Nessa situação o imperialismo tem muito a ganhar caso derrube Maduro, por isso lutará com toda firmeza para terminar o que começou. Mas o que o povo venezuelano tem efetivamente a ganhar, mantendo a situação atual, defendendo apenas aquilo que já tem, e permitindo que perdure a crise, os boicotes e as pressões? Para esse povo lutar de maneira resoluta e com toda decisão, a luta não pode ser apenas defensiva. Precisa de um programa, de medidas reais que efetivamente apresente inúmeros ganhos e benefícios econômicos, políticos e sociais naquele país. Precisa ainda ter a perspectiva de que um exército regular terá pouco efetivo pra fazer frente ao imperialismo por muito tempo. Que para a garantia da vitória é preciso organizar o povo em armas.

A democracia não existe pra todos, ela é um poder que deve ser exercido em favor da maioria. Nesse caso, a maioria elegeu Maduro e o quer como presidente! Se mesmo assim uma minoria desconsidera a democracia e quer invadir este país pela força, utilizando exércitos estrangeiros, é mais do que urgente que se percam todas as ilusões democráticas e que se aproveite dessa ofensiva para mostrar ao povo a impossibilidade da coexistência pacífica entre os interesses dos banqueiros, industriais e latifundiários de um lado, e de outro os trabalhadores, os camponeses e os povos.

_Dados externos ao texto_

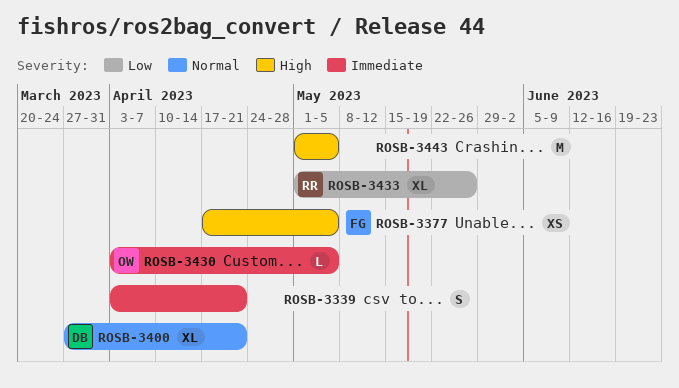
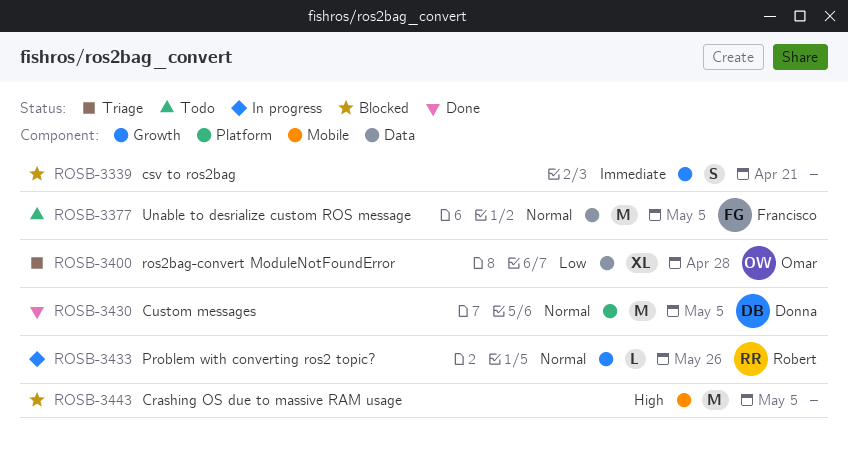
ROSB-3377, priority: High -> Normal
ROSB-3377, estimate: XS -> M
ROSB-3400, owner: Donna -> Omar
ROSB-3400, priority: Normal -> Low
ROSB-3400, due: Apr 21 -> Apr 28
ROSB-3430, owner: Omar -> Donna
ROSB-3430, priority: Immediate -> Normal
ROSB-3430, estimate: L -> M
ROSB-3433, priority: Low -> Normal
ROSB-3433, estimate: XL -> L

Nacionalizar todos os bancos, uni-los em um só banco estatal, pôr na mão do povo essa riqueza que lhe foi roubada por décadas. Realizar a reforma agrária, dividir as terras entre aqueles que nela trabalham, tomando-as dos latifundiários e do agronegócio. Estatizar todas as empresas dos setores fundamentais e colocar os trabalhadores em seu comando. Abrir os armazéns e dividir os alimentos e outros produtos estocados para aqueles que estão com fome e em dificuldade de conseguir o básico para viver. Convocar os operários a tomarem as fábricas, e a comandá-las em paralelo a um plano que acabe com o desemprego.

Essas e outras medidas darão condições ao povo venezuelano para enfrentar o combate necessário, ao passo que enfraquecem decisivamente a burguesia reacionária daquele país. Fazer a Revolução e declarar seu caráter socialista talvez seja a única solução para a crise na Venezuela que seja executada em benefício da imensa maioria do povo.

É óbvio que aqui, pretendemos apenas dar uma humilde opinião. Nunca se pode deixar de dizer isso. Nesse momento, o povo venezuelano nos dá aula de resistência à grosseria do poder imperialista dos EUA e seus associados. Deve, portanto, ser saudado por nós com todas as forças. Devemos defender incondicionalmente o seu direito à autodeterminação, compreendendo que o processo revolucionário está em suas mãos, e que daqui respeitamos absolutamente sua experiência e suas decisões.

Ficar criticando Maduro nesse momento, comparando-o a um ditador ou coisa que o valha, como faz uma parte da esquerda vacilante do Brasil, é fazer o jogo do Imperialismo. Todo apoio à Venezuela rebelde. Saudações solidárias e revolucionárias, desde aqui, camaradas. Pátria ou morte, venceremos!